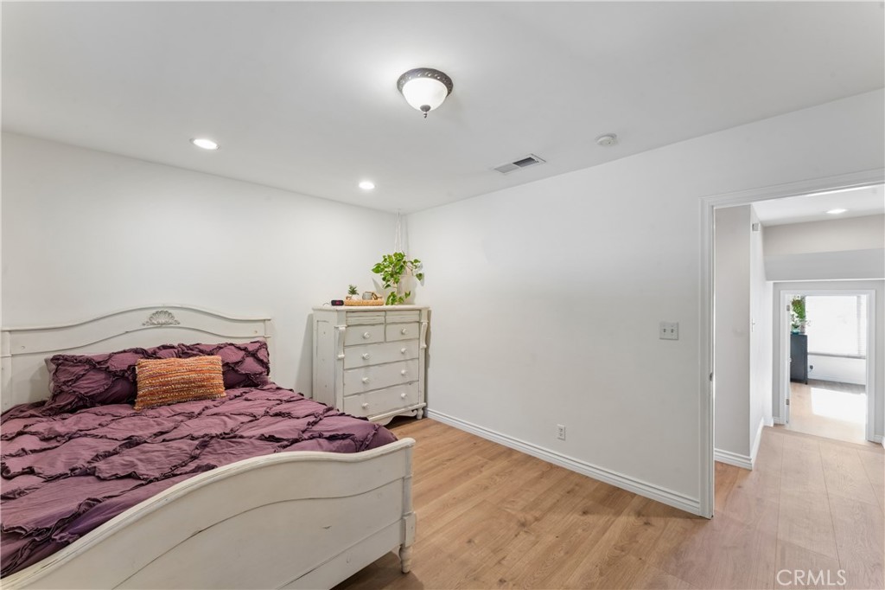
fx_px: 344
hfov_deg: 104.3
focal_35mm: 14
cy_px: 295
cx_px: 442
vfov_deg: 81.2
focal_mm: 14
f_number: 13
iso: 100
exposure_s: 5
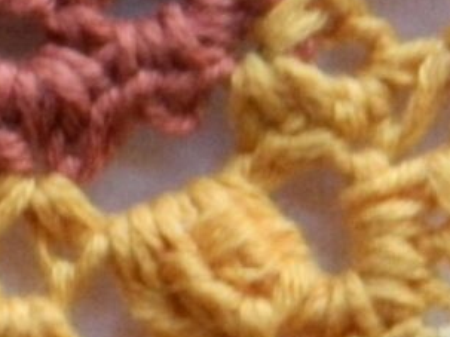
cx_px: -740
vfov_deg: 2.7
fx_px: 7212
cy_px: 166
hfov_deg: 3.5
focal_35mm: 555
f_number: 4.2
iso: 400
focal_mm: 15.1
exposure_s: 1/40
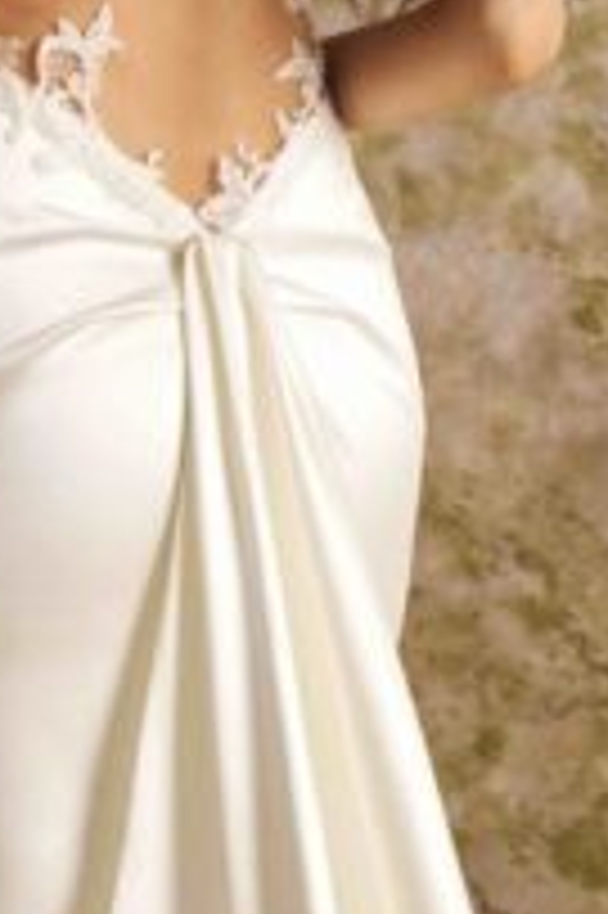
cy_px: 756
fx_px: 7815
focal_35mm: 308
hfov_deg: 4.4
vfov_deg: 6.7
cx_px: 678
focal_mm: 61
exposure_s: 1/160
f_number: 5
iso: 800
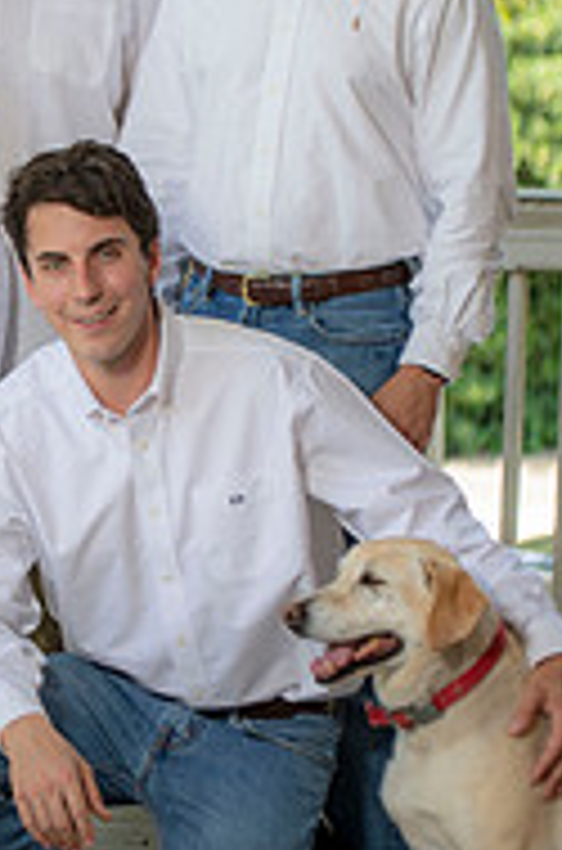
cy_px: 364
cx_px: 65
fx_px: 3932
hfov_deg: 8.2
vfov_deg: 12.3
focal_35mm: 167
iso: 100
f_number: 3.2
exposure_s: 1/250
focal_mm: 70
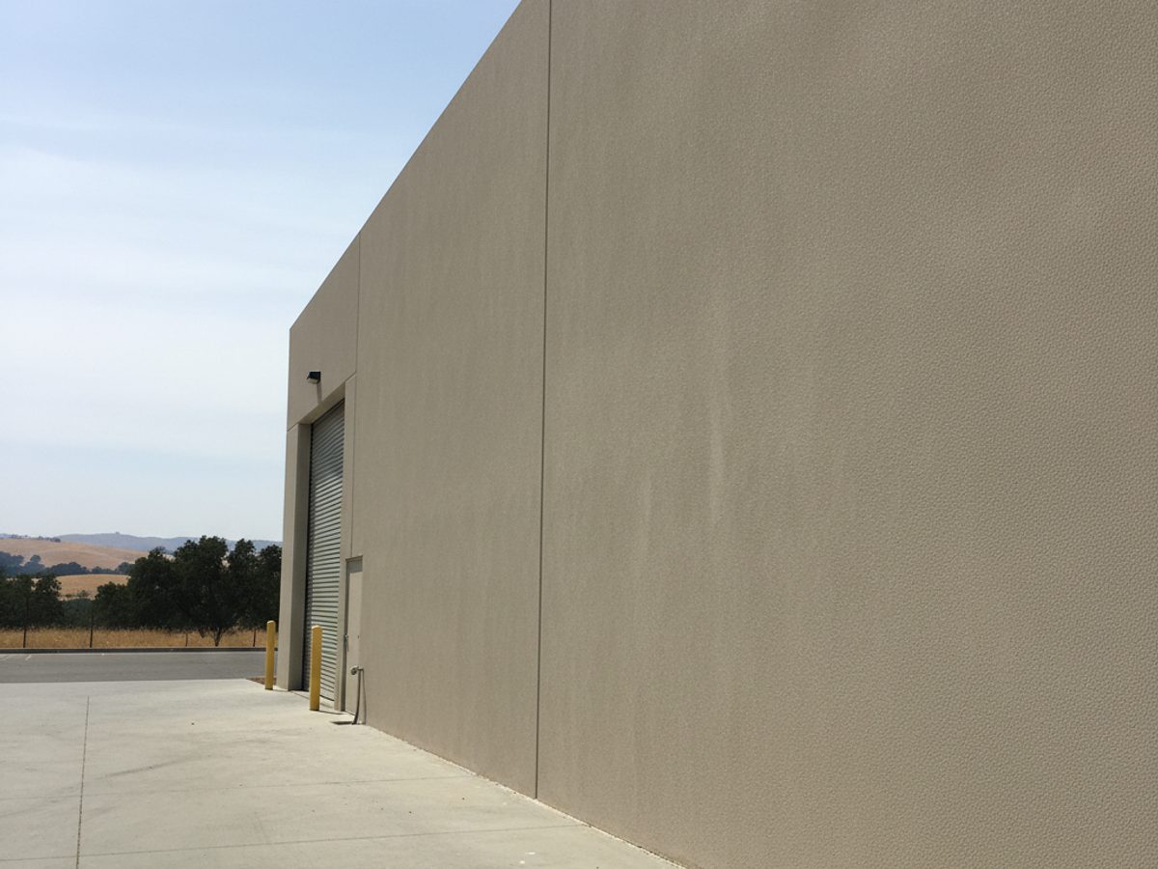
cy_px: 434
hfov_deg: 73.9
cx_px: 579
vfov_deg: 58.9
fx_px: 769
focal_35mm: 23
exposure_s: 1/672
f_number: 1.8
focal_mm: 6.4
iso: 571
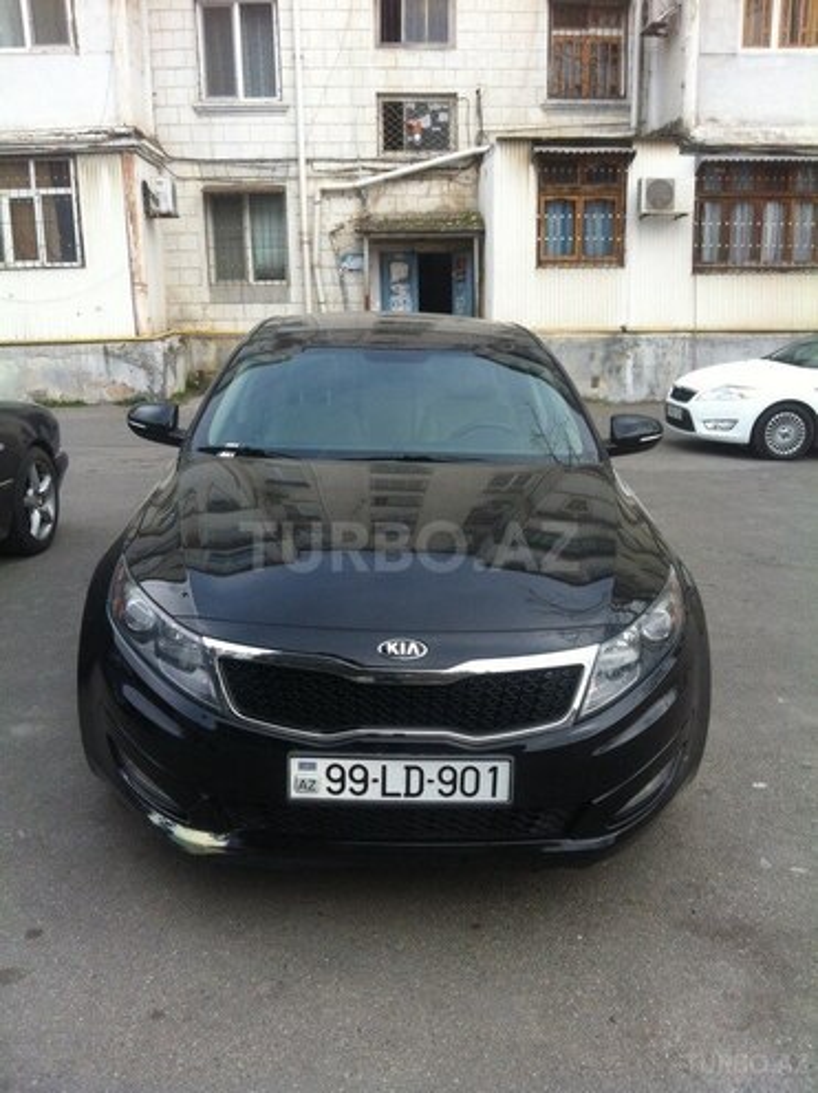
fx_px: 1105
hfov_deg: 40.6
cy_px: 546
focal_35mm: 35
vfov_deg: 52.7
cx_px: 409
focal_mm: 3.85
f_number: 2.8
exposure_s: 1/149
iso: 80
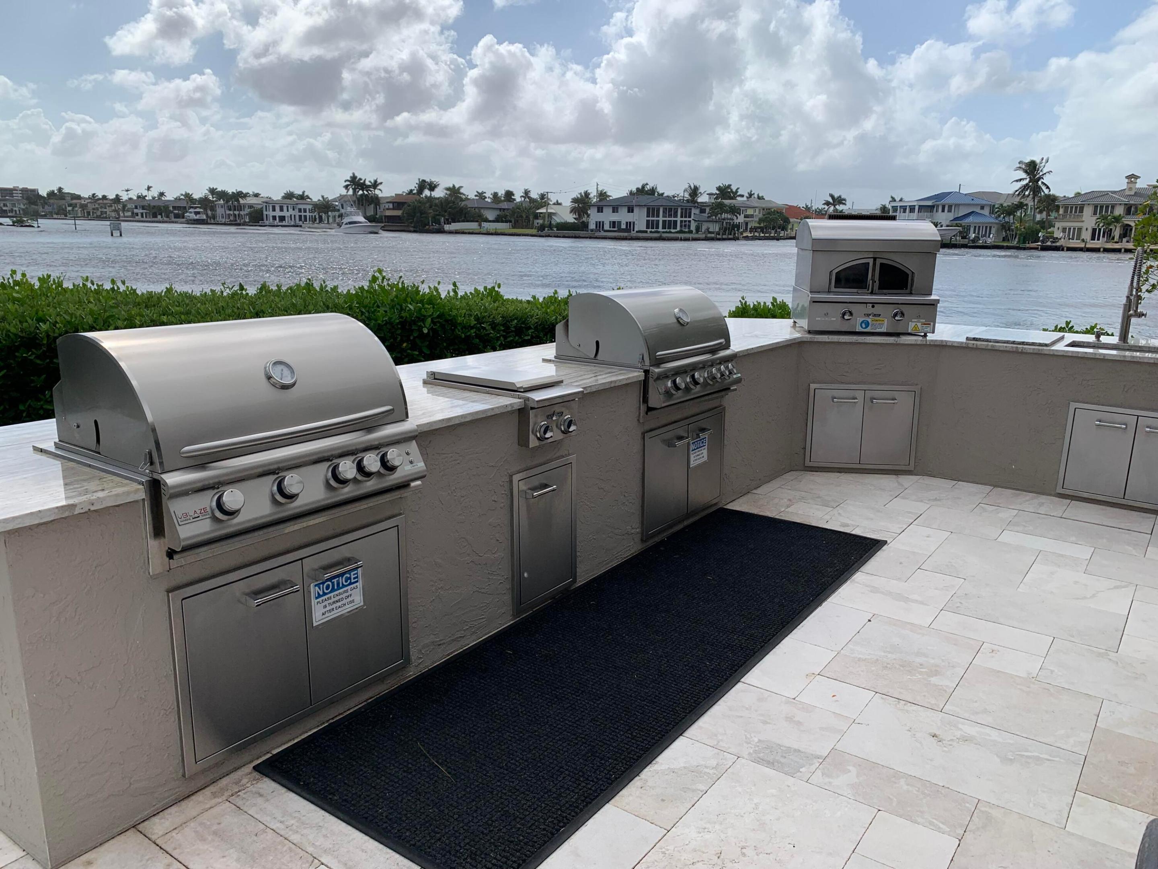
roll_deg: -1.1
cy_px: 434
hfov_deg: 67.3
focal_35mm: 26
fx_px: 870
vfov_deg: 53.1
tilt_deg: -14.6
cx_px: 579
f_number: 1.8
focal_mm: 4.25
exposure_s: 1/4098
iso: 25
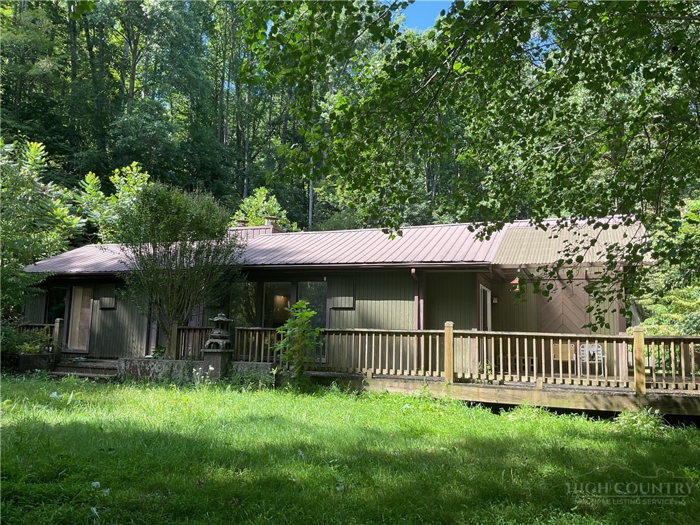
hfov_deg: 61.7
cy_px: 262
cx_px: 350
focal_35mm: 29
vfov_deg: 48.2
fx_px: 586
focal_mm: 3
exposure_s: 1/353
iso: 25
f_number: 1.8
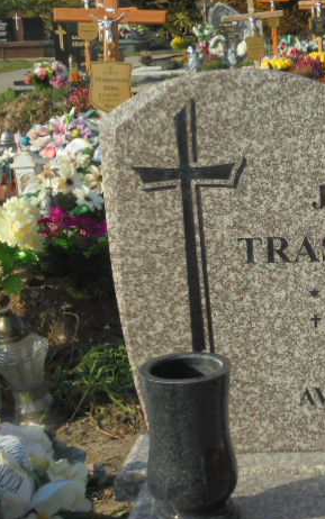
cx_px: 336
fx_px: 1020
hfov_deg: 17.6
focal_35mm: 72
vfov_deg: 28.6
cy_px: 264
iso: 100
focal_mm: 8.9
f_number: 4.8
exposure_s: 1/500
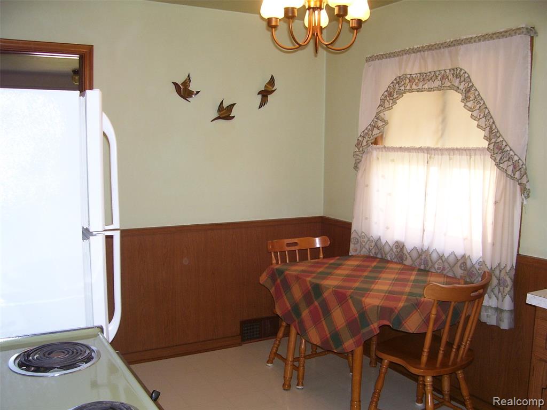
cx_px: 274
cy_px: 205
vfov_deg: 41.8
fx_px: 537
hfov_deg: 54.0
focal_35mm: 34
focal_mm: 5.6
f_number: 2.7
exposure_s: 1/60
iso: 125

**********

ACTION ITEM: The entries above should be reproduced exactly, without their pictures.

RESPONSE:
fx_px: 344
hfov_deg: 104.3
focal_35mm: 14
cy_px: 295
cx_px: 442
vfov_deg: 81.2
focal_mm: 14
f_number: 13
iso: 100
exposure_s: 5
cx_px: -740
vfov_deg: 2.7
fx_px: 7212
cy_px: 166
hfov_deg: 3.5
focal_35mm: 555
f_number: 4.2
iso: 400
focal_mm: 15.1
exposure_s: 1/40
cy_px: 756
fx_px: 7815
focal_35mm: 308
hfov_deg: 4.4
vfov_deg: 6.7
cx_px: 678
focal_mm: 61
exposure_s: 1/160
f_number: 5
iso: 800
cy_px: 364
cx_px: 65
fx_px: 3932
hfov_deg: 8.2
vfov_deg: 12.3
focal_35mm: 167
iso: 100
f_number: 3.2
exposure_s: 1/250
focal_mm: 70
cy_px: 434
hfov_deg: 73.9
cx_px: 579
vfov_deg: 58.9
fx_px: 769
focal_35mm: 23
exposure_s: 1/672
f_number: 1.8
focal_mm: 6.4
iso: 571
fx_px: 1105
hfov_deg: 40.6
cy_px: 546
focal_35mm: 35
vfov_deg: 52.7
cx_px: 409
focal_mm: 3.85
f_number: 2.8
exposure_s: 1/149
iso: 80
roll_deg: -1.1
cy_px: 434
hfov_deg: 67.3
focal_35mm: 26
fx_px: 870
vfov_deg: 53.1
tilt_deg: -14.6
cx_px: 579
f_number: 1.8
focal_mm: 4.25
exposure_s: 1/4098
iso: 25
hfov_deg: 61.7
cy_px: 262
cx_px: 350
focal_35mm: 29
vfov_deg: 48.2
fx_px: 586
focal_mm: 3
exposure_s: 1/353
iso: 25
f_number: 1.8
cx_px: 336
fx_px: 1020
hfov_deg: 17.6
focal_35mm: 72
vfov_deg: 28.6
cy_px: 264
iso: 100
focal_mm: 8.9
f_number: 4.8
exposure_s: 1/500
cx_px: 274
cy_px: 205
vfov_deg: 41.8
fx_px: 537
hfov_deg: 54.0
focal_35mm: 34
focal_mm: 5.6
f_number: 2.7
exposure_s: 1/60
iso: 125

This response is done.